- Task to complete
Look through the listing below for the word "string" and copy every line where it occurs.

- Material provided
>>>>>
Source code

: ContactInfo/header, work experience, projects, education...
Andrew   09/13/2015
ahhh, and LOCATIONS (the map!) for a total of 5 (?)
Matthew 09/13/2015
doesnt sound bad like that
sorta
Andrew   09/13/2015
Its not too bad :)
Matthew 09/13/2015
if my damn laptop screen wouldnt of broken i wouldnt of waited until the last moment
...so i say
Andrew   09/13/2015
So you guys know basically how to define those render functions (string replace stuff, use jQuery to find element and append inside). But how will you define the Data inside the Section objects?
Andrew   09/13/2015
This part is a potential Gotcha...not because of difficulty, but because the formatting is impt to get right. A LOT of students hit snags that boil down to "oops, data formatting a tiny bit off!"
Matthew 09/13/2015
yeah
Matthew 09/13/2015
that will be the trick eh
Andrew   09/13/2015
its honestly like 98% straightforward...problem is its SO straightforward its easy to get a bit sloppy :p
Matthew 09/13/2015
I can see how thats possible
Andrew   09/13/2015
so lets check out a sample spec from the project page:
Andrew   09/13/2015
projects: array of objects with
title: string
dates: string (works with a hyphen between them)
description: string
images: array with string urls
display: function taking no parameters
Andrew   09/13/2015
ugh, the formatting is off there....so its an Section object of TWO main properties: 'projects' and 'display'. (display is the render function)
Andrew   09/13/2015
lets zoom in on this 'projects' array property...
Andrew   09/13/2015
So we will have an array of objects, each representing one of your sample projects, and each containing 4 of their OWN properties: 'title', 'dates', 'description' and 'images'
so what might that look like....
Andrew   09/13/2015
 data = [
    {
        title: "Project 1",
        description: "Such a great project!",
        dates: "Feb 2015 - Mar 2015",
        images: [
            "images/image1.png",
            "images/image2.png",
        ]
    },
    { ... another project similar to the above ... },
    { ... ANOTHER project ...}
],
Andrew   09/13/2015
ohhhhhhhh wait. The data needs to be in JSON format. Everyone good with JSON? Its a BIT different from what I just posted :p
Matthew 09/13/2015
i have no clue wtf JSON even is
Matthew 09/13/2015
<<<<<
- Task response
So you guys know basically how to define those render functions (string replace stuff, use jQuery to find element and append inside). But how will you define the Data inside the Section objects?
title: string
dates: string (works with a hyphen between them)
description: string
images: array with string urls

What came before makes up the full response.